2013 GMC Yukon XL Review

(0 Stars)  For when big isn’t big enough.

Reviewed by Automobile Magazine on

New For 2013
The Yukon XL adds available champagne silver metallic paint and automatic engine braking in all transmission modes.
GMC’s Yukon XL, like its Chevrolet Suburban sibling, is a remnant of an earlier age when size mattered and fuel economy didn’t. Still, it does a great many things well, and it continues to sell. Like the Yukon, the Yukon XL was last redesigned for the 2007 model year, which in automotive terms is a very long time ago. The Yukon XL is powered by the same line of V-8 engines as its little brother, but its longer wheelbase means it has more cargo-carrying capacity.

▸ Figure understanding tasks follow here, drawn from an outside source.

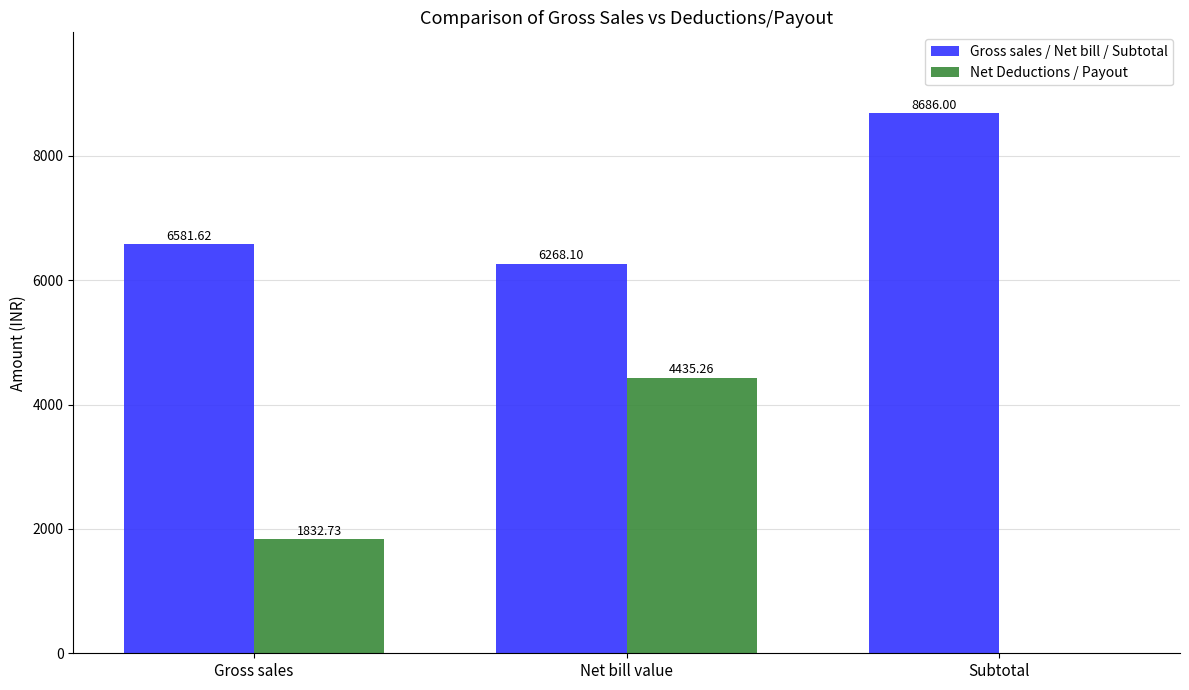

How many categories are shown in the chart?

3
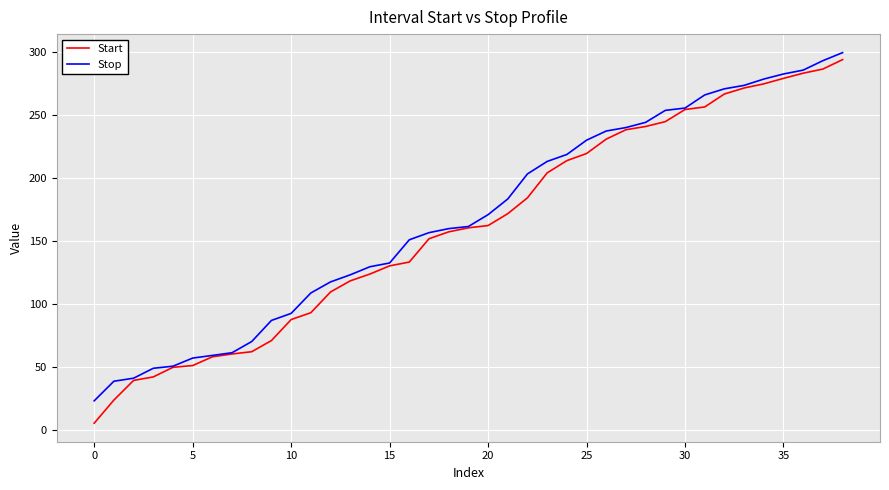

Which series has the largest range (max minus min)?

Start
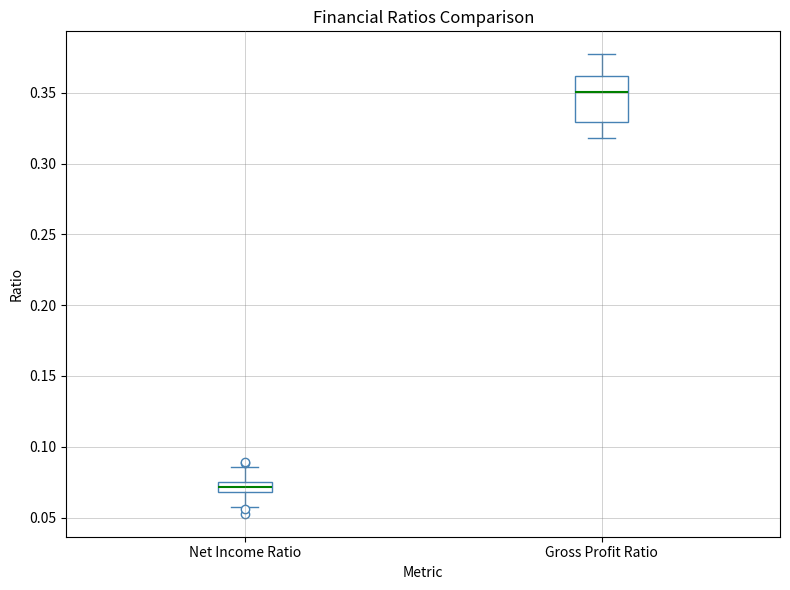

Reading left to right, transcribe this box plot: for each box, give where its median line is, the range the box spans, and where its two whiskers end, as read against the y-axis. The values are not printed on the chart, so give them approximately, as read against the axis.

Net Income Ratio: median 0.070 (inside the box), box 0.070 to 0.075, whiskers 0.060 to 0.085
Gross Profit Ratio: median 0.350, box 0.330 to 0.360, whiskers 0.320 to 0.375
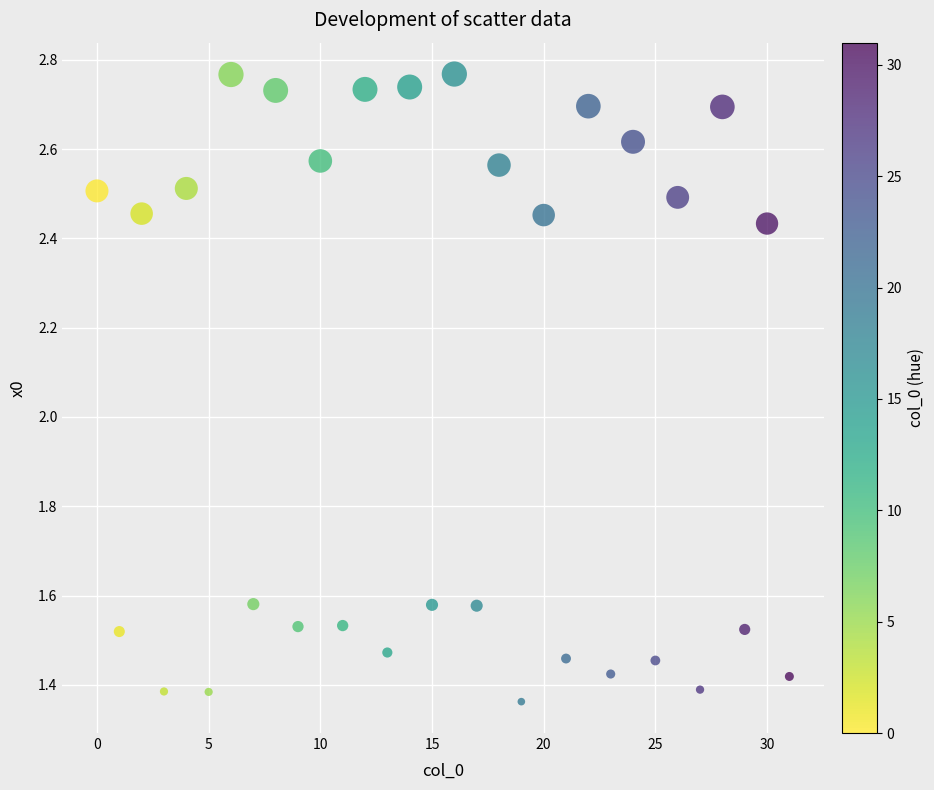

Count the number of points in this scatter plot.

32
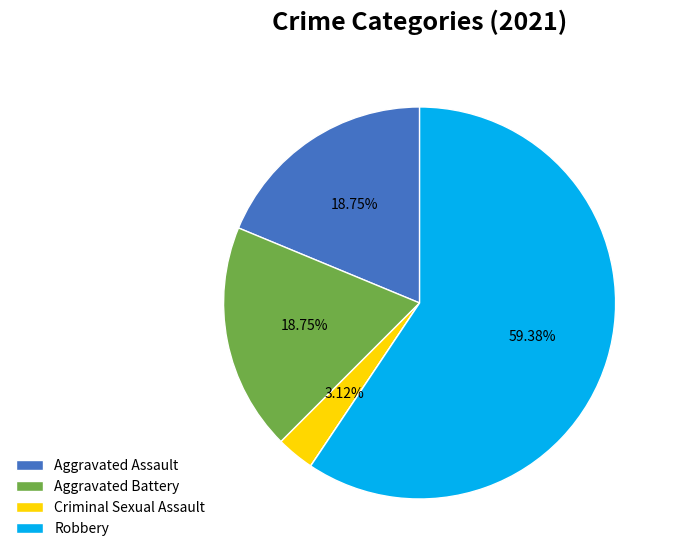

Is there any slice that represents more than half of the pie?

Yes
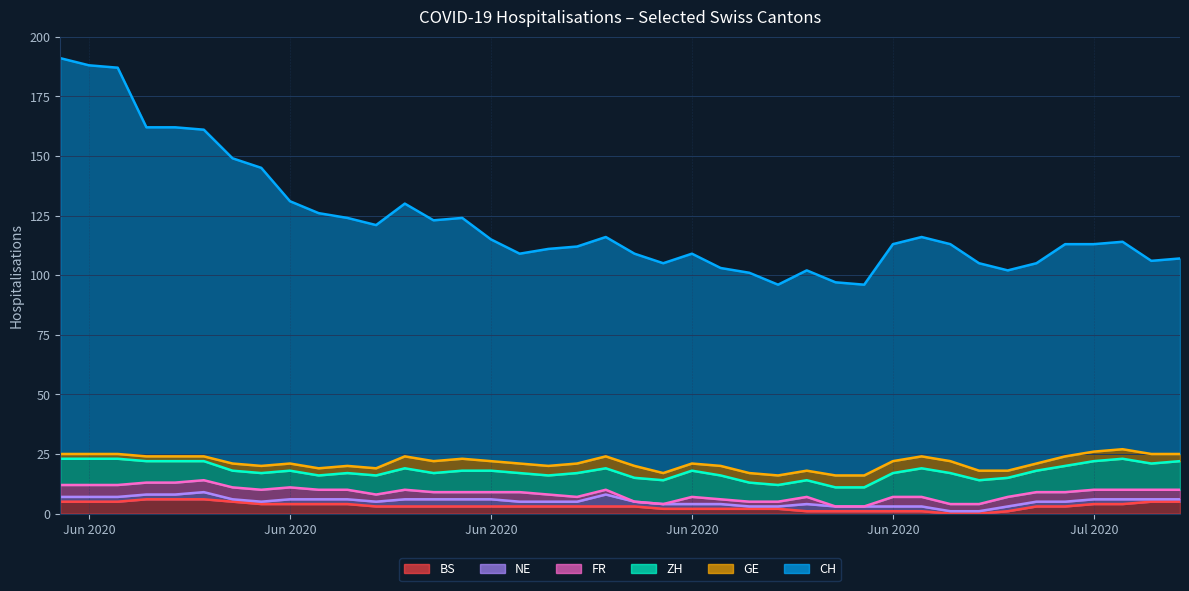

Between which two adjacent categories do BS and NE first intersect?

2020-06-18 and 2020-06-19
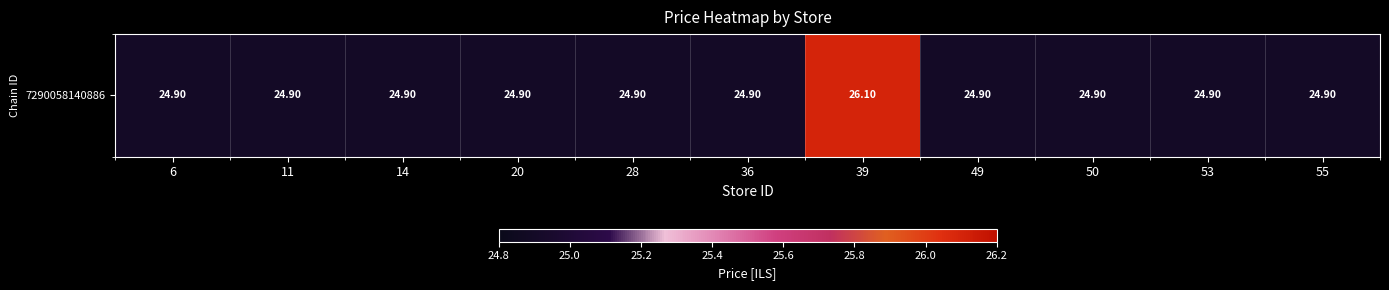

Between 6 and 50, which is larger?

6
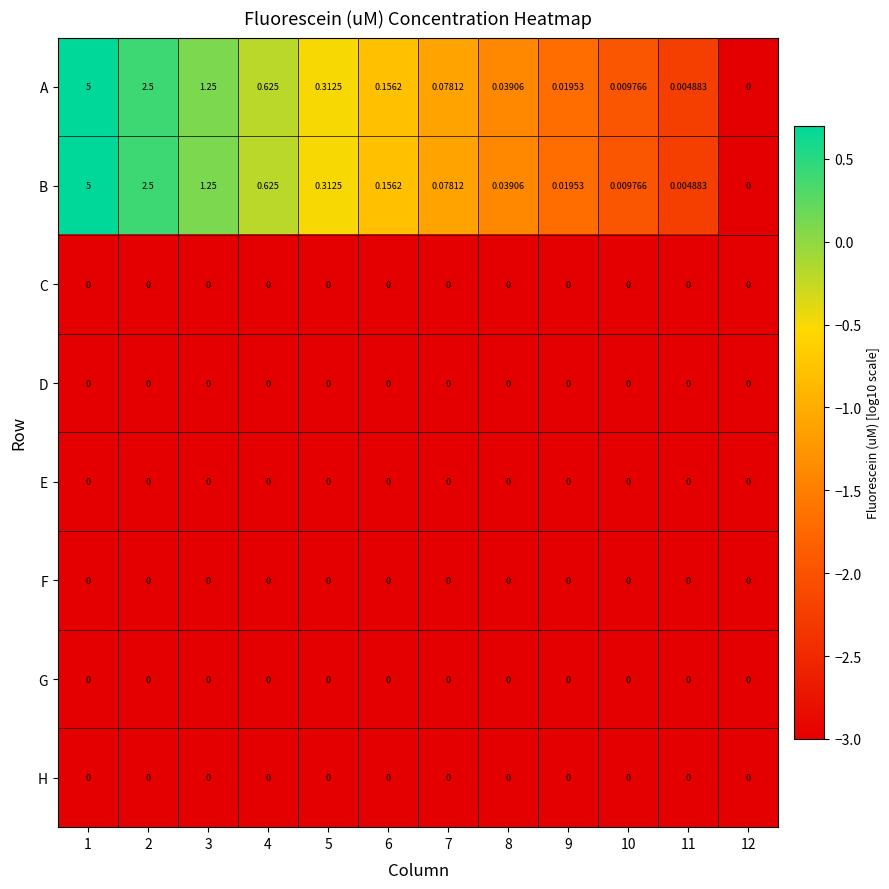

Is the value of A at 2 greater than the value of D at 3?

Yes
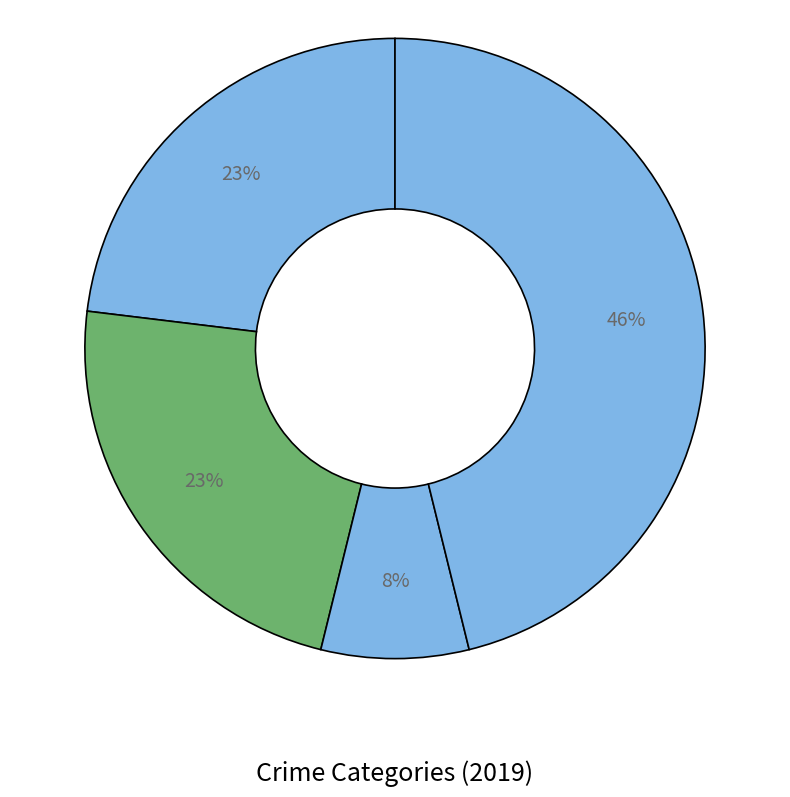

How many segments does this pie chart have?

4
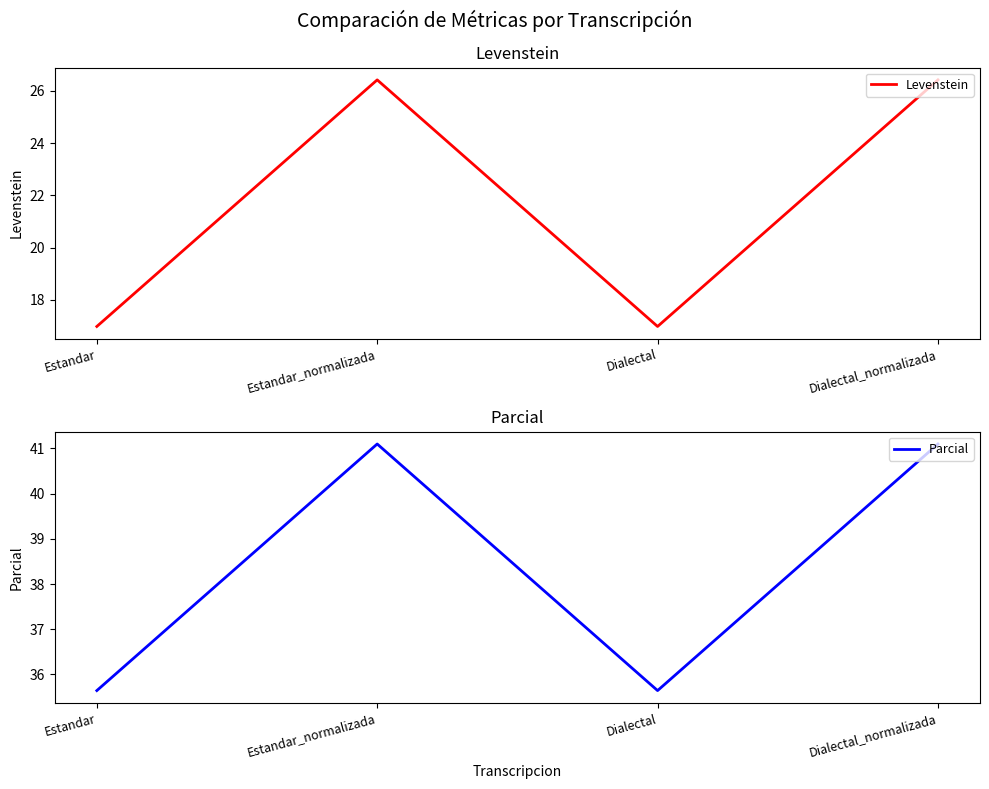

True or false: Parcial and Levenstein intersect in this chart.

False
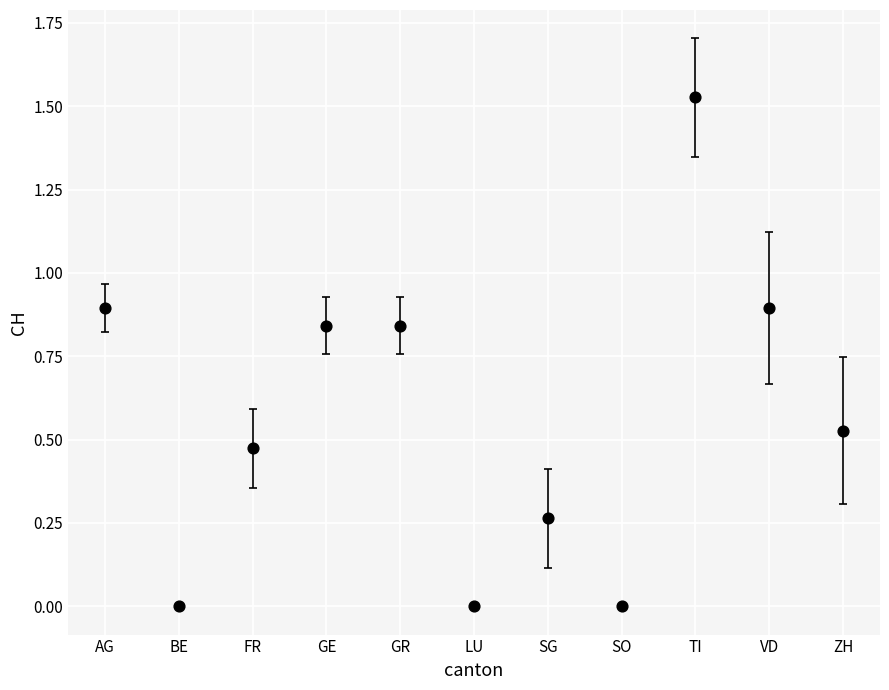

What is the average Y value?

0.6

Like its slightly smaller sibling, the Yukon XL’s first two rows can be configured to carry either two or three passengers, and a third-row bench has three seating positions. With the second and third rows folded, the Yukon XL’s voluminous cargo area measures 137.4 cubic feet. The interior is not extravagant, but it’s comfortable and has many modern amenities, such as trizone air-conditioning, a USB port, satellite radio, Bluetooth connectivity, and a six-month subscription to OnStar. The upmarket Denali model adds wood paneling, leather, navigation, a touch-screen display, and a Bose surround-sound system. The Denali comes with a penalty in maximum towing capacity, however: non-Denali models can cart up to 1700 more pounds than their glitzier sibling can.